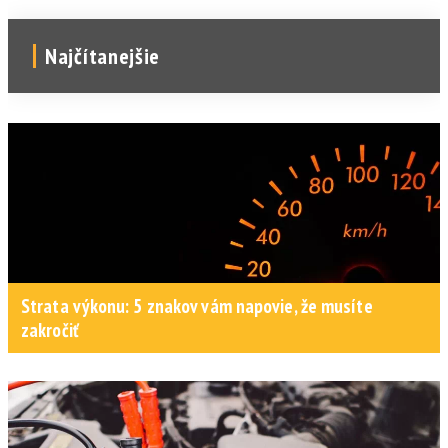
Najčítanejšie
Strata výkonu: 5 znakov vám napovie, že musíte
zakročiť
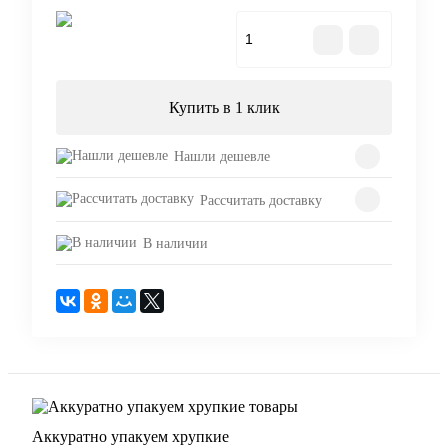
В корзину
Купить в 1 клик
Нашли дешевле
Рассчитать доставку
В наличии
Аккуратно упакуем хрупкие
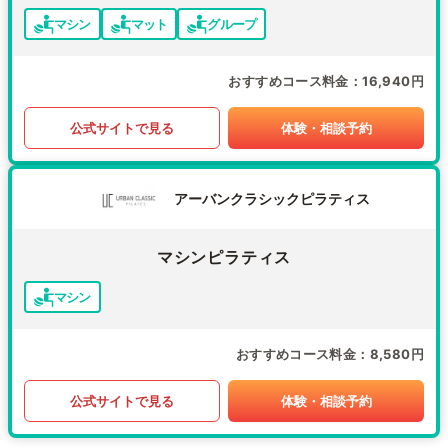
マシン
マット
グループ
おすすめコース料金
16,940円
公式サイトで見る
体験・相談予約
アーバンクラシックピラティス
マシンピラティス
マシン
おすすめコース料金
8,580円
公式サイトで見る
体験・相談予約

### Assigned task
Reproduce each of the entries above line for line, leaving out the pictures.

### Answer for this exercise
Najčítanejšie
Strata výkonu: 5 znakov vám napovie, že musíte
zakročiť
В корзину
Купить в 1 клик
Нашли дешевле
Рассчитать доставку
В наличии
Аккуратно упакуем хрупкие
マシン
マット
グループ
おすすめコース料金
16,940円
公式サイトで見る
体験・相談予約
アーバンクラシックピラティス
マシンピラティス
マシン
おすすめコース料金
8,580円
公式サイトで見る
体験・相談予約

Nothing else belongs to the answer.